I recently read that depression and anxiety are found in higher rates among disadvantaged people. Anne Lindbergh was an aviator, an author, and mother of five, but she had people to clean, cook, and take care of the children. She and I had spare houses and accommodating husbands.

I flash back to my mother, who had five children and no extra house. When I was a teenager, I once noticed that she was washing dishes alone in the dark kitchen.  In a fit of guilt, I asked if she wanted help. She carefully folded the dish towel, placed it on the counter, turned to me, and said, “Lynn, this is the only time that I have time to myself. Leave me alone.”

These days I find asylum in writing, in walking with girlfriends, in just cleaning out a closet. Selfish? Never. It’s all about taking the time in order to give.

I was looking through blogs, thinking about what to write about this week and I saw Liz Rizzo’s post headlined on blogher.com:  Separation Anxiety–What Am I, 5? Interesting that Blogher, with all its issues and topics, chooses this post as a headliner.

Liz writes that she is irrationally anxious not being with her boyfriend. He calls every day when he says that he will. But she misses him. They don’t get together for a week at a stretch.

I wondered, is this a classic case of “he’s just not into her”?  Because when a man really cares for a woman, he doesn’t let a week go by.  He just doesn’t.

Needing a male perspective on this, I read the post to my husband. I asked, “If a guy cares for a woman, does he let a week go by without seeing her?”

My husband answered, “Nah. Dump him. He’s a loser.”

I said, “But he calls her every day.”

My husband looked at me like I was an idiot.

Maybe it’s not you, Liz.

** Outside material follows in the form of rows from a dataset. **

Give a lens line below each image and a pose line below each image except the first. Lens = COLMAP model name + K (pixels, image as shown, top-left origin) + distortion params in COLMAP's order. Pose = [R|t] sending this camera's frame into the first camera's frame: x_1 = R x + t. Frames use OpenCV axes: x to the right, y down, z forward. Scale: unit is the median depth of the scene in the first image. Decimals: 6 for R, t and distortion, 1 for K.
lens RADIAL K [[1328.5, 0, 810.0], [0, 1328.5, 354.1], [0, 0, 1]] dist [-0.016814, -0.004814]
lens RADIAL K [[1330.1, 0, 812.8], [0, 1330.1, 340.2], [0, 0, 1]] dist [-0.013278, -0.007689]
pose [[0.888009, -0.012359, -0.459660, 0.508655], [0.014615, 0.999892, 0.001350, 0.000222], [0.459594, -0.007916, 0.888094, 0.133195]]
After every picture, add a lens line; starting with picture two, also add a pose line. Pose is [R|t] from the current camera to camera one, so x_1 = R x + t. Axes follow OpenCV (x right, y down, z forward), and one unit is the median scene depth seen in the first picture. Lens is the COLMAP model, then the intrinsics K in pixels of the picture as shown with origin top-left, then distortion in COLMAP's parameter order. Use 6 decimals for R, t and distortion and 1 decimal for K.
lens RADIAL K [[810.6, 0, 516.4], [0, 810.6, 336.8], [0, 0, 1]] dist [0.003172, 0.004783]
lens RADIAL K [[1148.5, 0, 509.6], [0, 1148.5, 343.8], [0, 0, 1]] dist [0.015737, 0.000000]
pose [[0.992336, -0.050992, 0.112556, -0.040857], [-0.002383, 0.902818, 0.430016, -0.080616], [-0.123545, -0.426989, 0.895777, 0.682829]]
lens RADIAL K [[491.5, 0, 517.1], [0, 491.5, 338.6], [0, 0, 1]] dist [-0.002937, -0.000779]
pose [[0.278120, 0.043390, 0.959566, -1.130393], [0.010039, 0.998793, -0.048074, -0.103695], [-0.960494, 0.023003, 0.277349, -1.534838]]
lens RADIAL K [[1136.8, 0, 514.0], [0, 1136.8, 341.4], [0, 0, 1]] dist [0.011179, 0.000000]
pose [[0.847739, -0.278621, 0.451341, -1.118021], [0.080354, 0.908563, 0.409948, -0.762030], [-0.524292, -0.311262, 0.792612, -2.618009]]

If it doesn’t feel right, maybe it isn’t.

I keep thinking about writing a change manifesto for changethis.com.

Something about marriage. About committing to the design of a great life rather than to an institution. About how marriage is something that you do, that you are creating in the moment, not a thing that is good or bad and that needs to be fixed.

Something about how  it’s not how much you know when you go into it, but how open you are to learning. How it takes fearlessness. How it’s not about compromise as much as it is about taking on different realities. How it grows you and you grow it. How marriage is a complex system formed from two complex systems and exhibits the processes, all of the beauty and messes, of every complex evolving system in nature. How, when it all goes wrong, often it isn’t a problem of distance–It’s a problem of being too close, too bonded to see and to grow. How stepping back from it can feel like breaking the bonds but it’s what you have to do to get it right.  About how one little shift from one of you can change everything and big emotionall-charged attempts will change nothing. About how real growth can involve breakdown and chaos before the emergence to the next level. How it can involve risking everything–all that you’ve built together.

Marriage is a learning space and a design space for life. It’s a space to come in to, lick one’s wounds, and go out from again. But also a place where you can practice all of the skills you’re going to need on the outside with someone who is on your side–or not. It’s a space to learn what love and family and life really is and can be.

Why is this important?  The processes of the complex system of marriage are the same processes in family, community, nations, the world.

This kind of marriage is complex but it’s exciting. With a few basic ideas in place, marriage becomes the very best game going.

I think that I will write this proposal for a manifesto. Any thoughts?